§ **Try it**
Please return the lines, both ends included, that run from the one containing "Document page, 2001x1125 pixels." to the last line of the data below, exactly and alone.

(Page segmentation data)
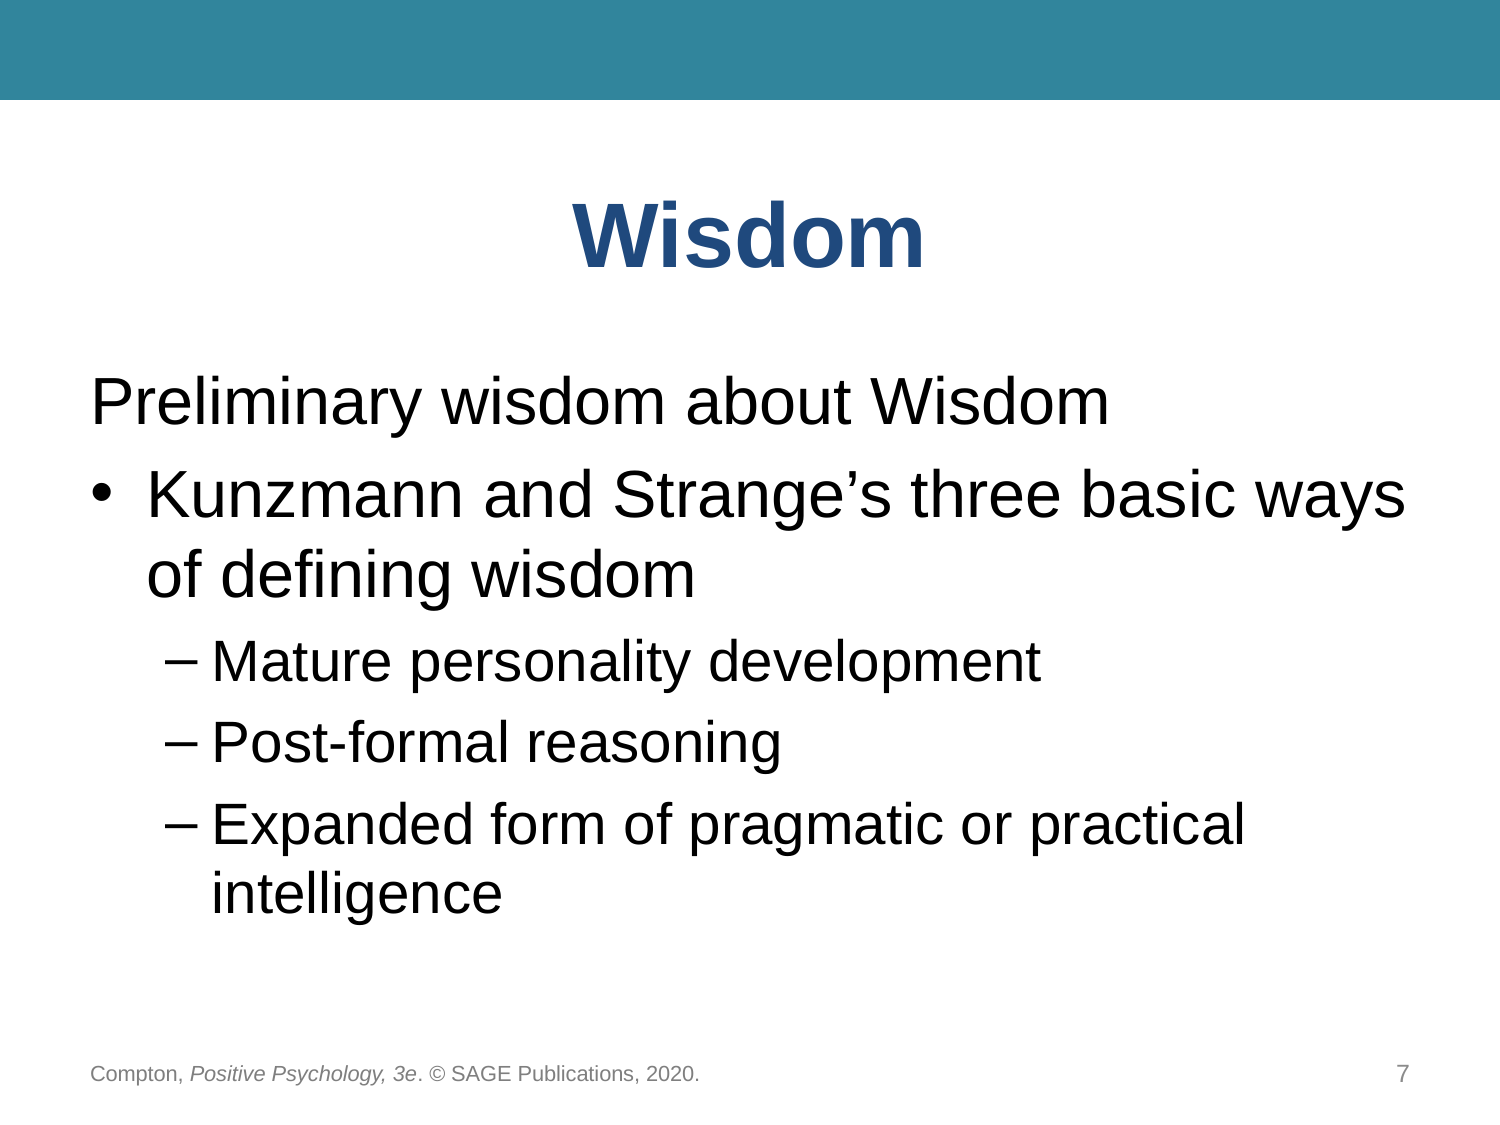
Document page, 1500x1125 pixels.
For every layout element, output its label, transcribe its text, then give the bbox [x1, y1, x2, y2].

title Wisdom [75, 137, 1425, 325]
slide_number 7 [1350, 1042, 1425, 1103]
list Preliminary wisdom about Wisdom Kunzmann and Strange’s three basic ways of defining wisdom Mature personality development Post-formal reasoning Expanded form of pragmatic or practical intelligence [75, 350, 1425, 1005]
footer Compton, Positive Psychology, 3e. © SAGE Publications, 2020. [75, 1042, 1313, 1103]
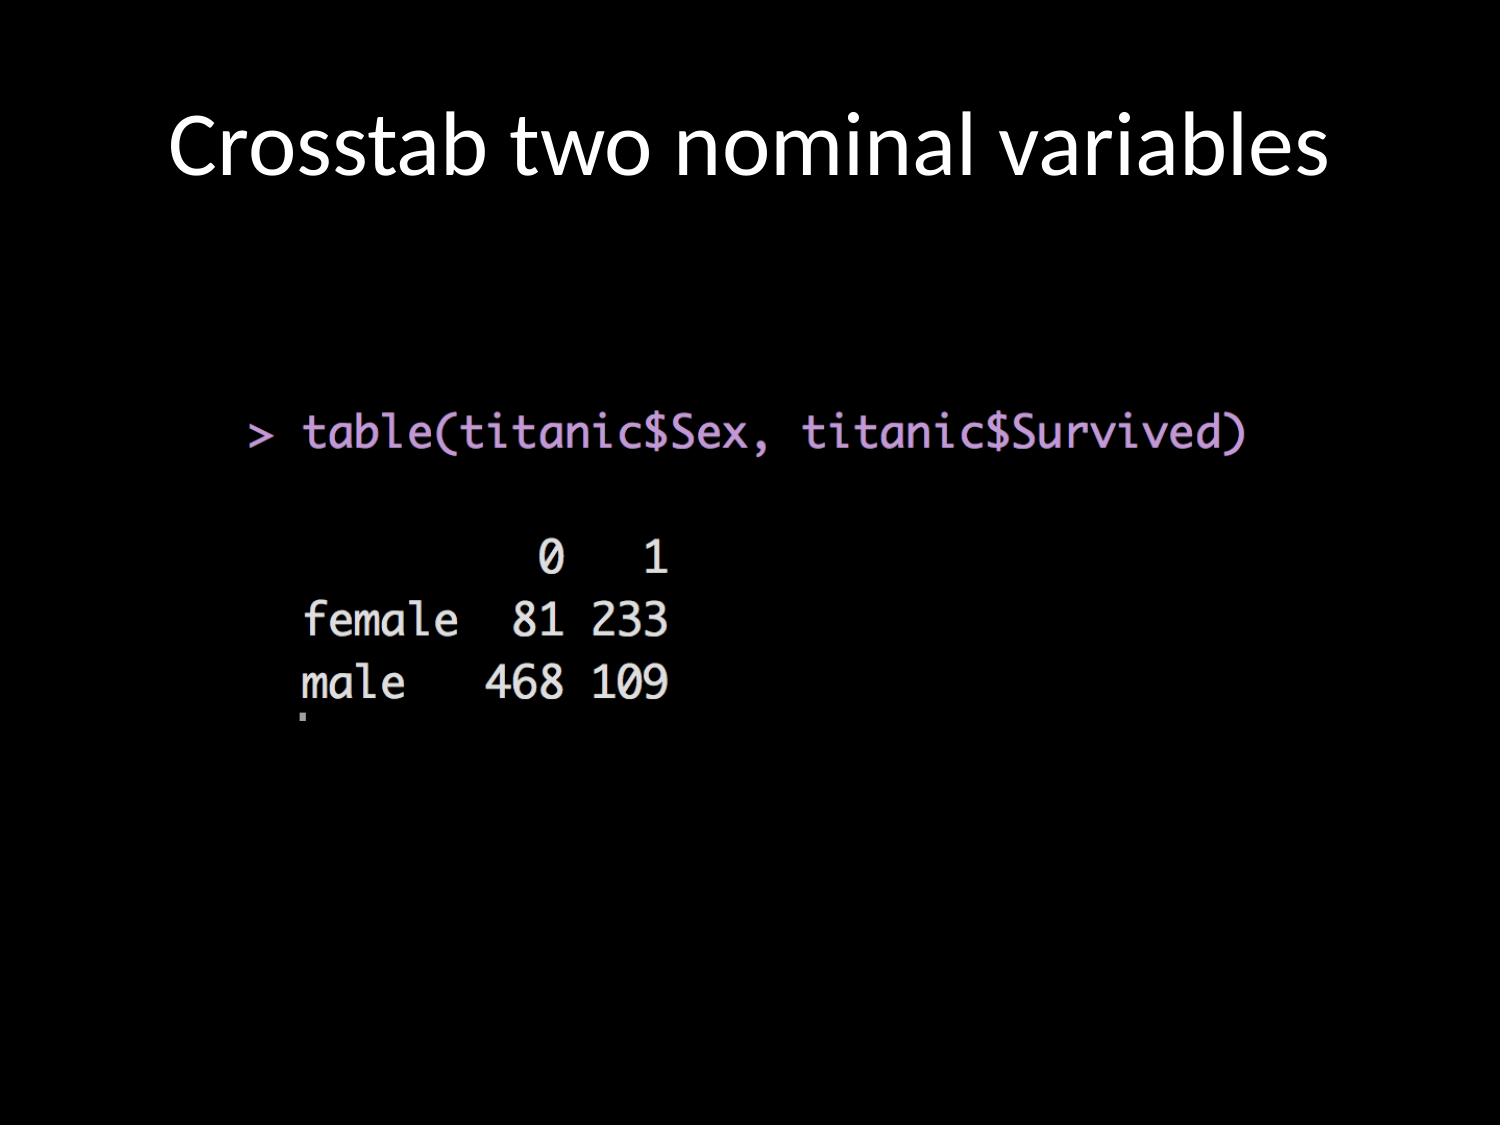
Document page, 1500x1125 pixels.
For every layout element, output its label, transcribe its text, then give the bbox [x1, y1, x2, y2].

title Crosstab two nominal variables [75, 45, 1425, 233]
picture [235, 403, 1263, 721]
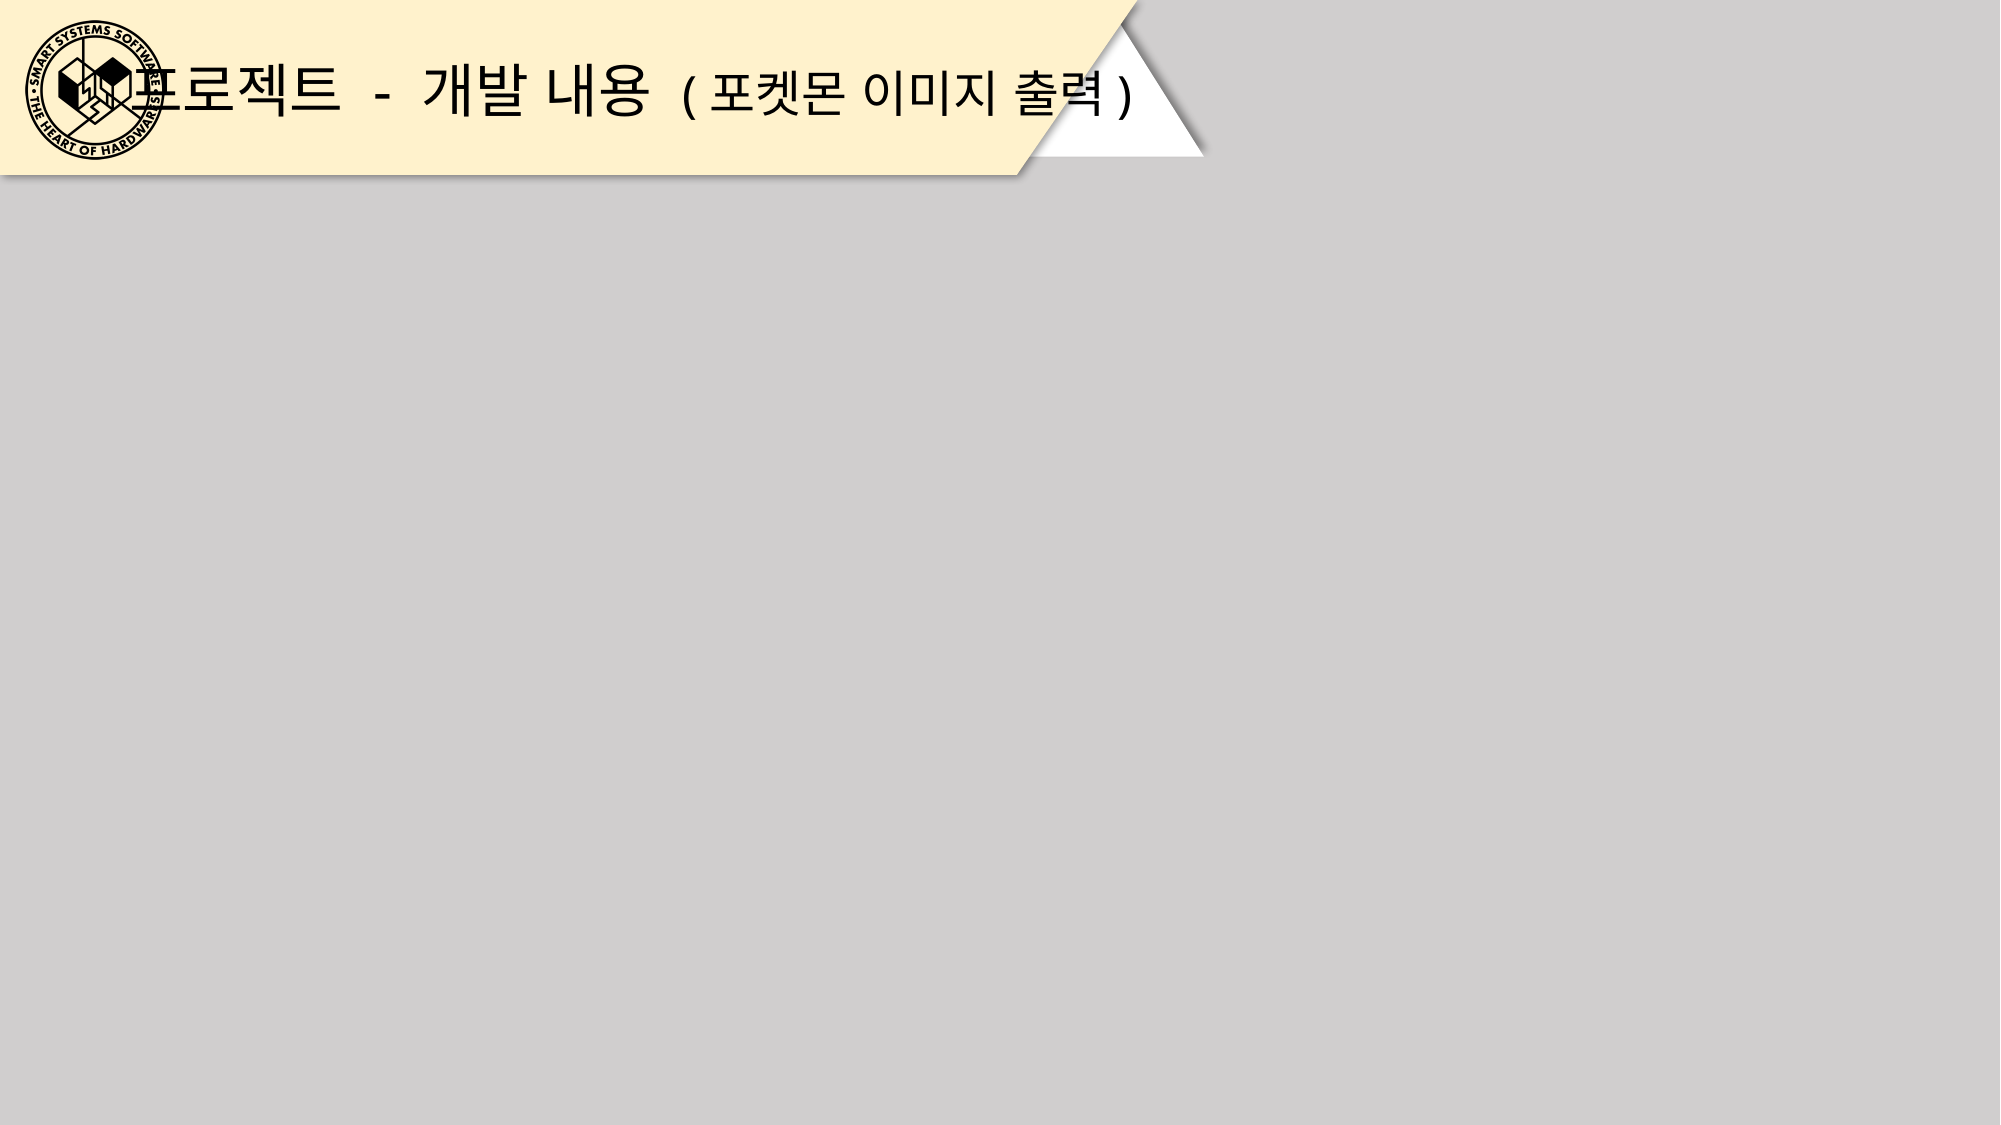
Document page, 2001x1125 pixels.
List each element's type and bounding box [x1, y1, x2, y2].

§ **Answer for the task**
Document page, 2001x1125 pixels.
List each element's type and bounding box [x1, y1, x2, y2].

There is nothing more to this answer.